Class DocumentByLineSplitter

java.lang.Object
dev.langchain4j.data.document.splitter.HierarchicalDocumentSplitter
dev.langchain4j.data.document.splitter.DocumentByLineSplitter
All Implemented Interfaces:
DocumentSplitter

public class DocumentByLineSplitter extends HierarchicalDocumentSplitter
Splits the provided Document into lines and attempts to fit as many lines as possible into a single TextSegment, adhering to the limit set by maxSegmentSize.

The maxSegmentSize can be defined in terms of characters (default) or tokens. For token-based limit, a Tokenizer must be provided.

Line boundaries are detected by a minimum of one newline character ("\n"). Any additional whitespaces before or after are ignored. So, the following examples are all valid line separators: "\n", "\n\n", " \n", "\n " and so on.

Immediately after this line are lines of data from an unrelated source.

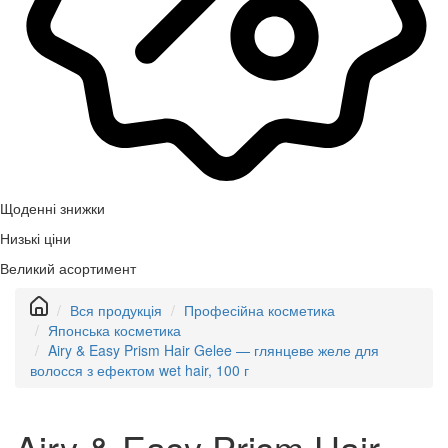
Щоденні знижки
Низькі ціни
Великий асортимент
Вся продукція
Професійна косметика
Японська косметика
Airy & Easy Prism Hair Gelee — глянцеве желе для
волосся з ефектом wet hair, 100 г
Airy & Easy Prism Hair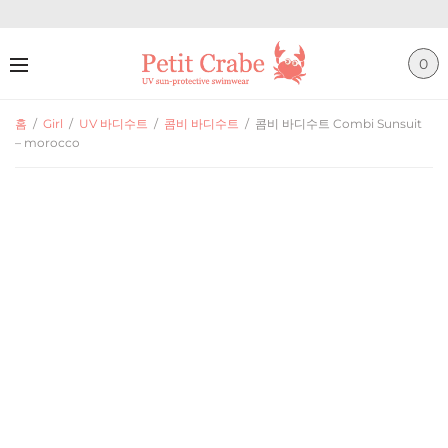
0
홈
/
Girl
/
UV 바디수트
/
콤비 바디수트
/
콤비 바디수트 Combi Sunsuit
– morocco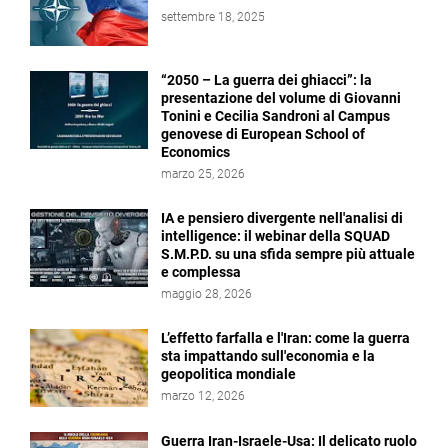
settembre 18, 2025
“2050 – La guerra dei ghiacci”: la
presentazione del volume di Giovanni
Tonini e Cecilia Sandroni al Campus
genovese di European School of
Economics
marzo 25, 2026
IA e pensiero divergente nell'analisi di
intelligence: il webinar della SQUAD
S.M.P.D. su una sfida sempre più attuale
e complessa
maggio 28, 2026
L’effetto farfalla e l'Iran: come la guerra
sta impattando sull'economia e la
geopolitica mondiale
marzo 12, 2026
Guerra Iran-Israele-Usa: Il delicato ruolo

If multiple lines fit within maxSegmentSize, they are joined together using a newline ("\n").

If a single line is too long and exceeds maxSegmentSize, the subSplitter (DocumentBySentenceSplitter by default) is used to split it into smaller parts and place them into multiple segments. Such segments contain only the parts of the split long line.

Each TextSegment inherits all metadata from the Document and includes an "index" metadata key representing its position within the document (starting from 0).